I'm trying to avoid things like that.

Roy Lambert
Thu, Oct 23 2014 2:07 PMPermanent Link

Barry

Roy,

Why not have the EDB backup job set a flag when the backup job starts and clears it when it is finished. Same with your eMail process. Your email process will check to see if the backup flag has been set and will wait until it is over before it processes the email. Same with your backup job. It will wait until the email process has completed.

A flag can be as simple as updating a status record field like "Update ProcessStatus set ProcessRunning='EMAIL', Started=Current_DateStamp();" when the email process wants control. Or set it to 'BACKUP' when the backup process is running. Of course use BEGIN / FINALLY blocks in the job to clear the flag when it is done.

The Started field gives you an idea if the process has been running to long so the status can be overridden.

Barry
Fri, Oct 24 2014 4:42 AMPermanent Link

Roy Lambert

NLH Associates

Team Elevate Team Elevate

Barry


>Why not have the EDB backup job set a flag when the backup job starts and clears it when it is finished. Same with your eMail process. Your email process will check to see if the backup flag has been set and will wait until it is over before it processes the email. Same with your backup job.
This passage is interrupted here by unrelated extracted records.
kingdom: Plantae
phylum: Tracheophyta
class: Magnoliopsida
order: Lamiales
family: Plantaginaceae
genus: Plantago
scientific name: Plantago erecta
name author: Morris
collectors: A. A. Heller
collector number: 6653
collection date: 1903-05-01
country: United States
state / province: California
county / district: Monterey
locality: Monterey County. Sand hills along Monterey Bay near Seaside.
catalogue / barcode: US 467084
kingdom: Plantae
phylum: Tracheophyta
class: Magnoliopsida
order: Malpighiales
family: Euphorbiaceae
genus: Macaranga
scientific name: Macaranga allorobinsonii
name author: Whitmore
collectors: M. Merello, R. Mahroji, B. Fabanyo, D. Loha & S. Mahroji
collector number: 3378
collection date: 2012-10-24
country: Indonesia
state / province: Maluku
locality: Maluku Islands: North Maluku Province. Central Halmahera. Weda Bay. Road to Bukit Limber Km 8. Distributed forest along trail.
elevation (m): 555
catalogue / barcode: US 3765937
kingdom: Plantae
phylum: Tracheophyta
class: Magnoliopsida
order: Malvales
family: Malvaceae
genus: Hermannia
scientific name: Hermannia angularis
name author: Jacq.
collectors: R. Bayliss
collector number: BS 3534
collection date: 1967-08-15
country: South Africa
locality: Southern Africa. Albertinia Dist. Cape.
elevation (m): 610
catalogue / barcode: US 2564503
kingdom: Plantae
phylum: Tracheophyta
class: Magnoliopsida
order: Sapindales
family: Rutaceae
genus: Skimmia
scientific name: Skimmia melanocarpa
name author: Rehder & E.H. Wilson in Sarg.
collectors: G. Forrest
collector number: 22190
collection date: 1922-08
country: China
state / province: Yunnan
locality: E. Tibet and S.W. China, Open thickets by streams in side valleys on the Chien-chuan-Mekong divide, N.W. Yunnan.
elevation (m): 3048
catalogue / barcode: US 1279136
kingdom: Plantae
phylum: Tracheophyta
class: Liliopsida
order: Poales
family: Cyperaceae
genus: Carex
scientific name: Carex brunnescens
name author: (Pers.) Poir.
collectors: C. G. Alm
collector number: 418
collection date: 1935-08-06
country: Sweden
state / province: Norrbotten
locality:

It will wait until the email process has completed.
>
>A flag can be as simple as updating a status record field like "Update ProcessStatus set ProcessRunning='EMAIL', Started=Current_DateStamp();" when the email process wants control. Or set it to 'BACKUP' when the backup process is running. Of course use BEGIN / FINALLY blocks in the job to clear the flag when it is done.
>
>The Started field gives you an idea if the process has been running to long so the status can be overridden.

In the Delphi controlled parts of my application I use LockCurrentRecord / UnlockCurrentRecord to watch what's going on. The advantage is if the program crashes it release the lock so its very handy. I don't know of anything like that in SQL and I remember dBase (might have been Paradox) where you could leave locks in place after a crash.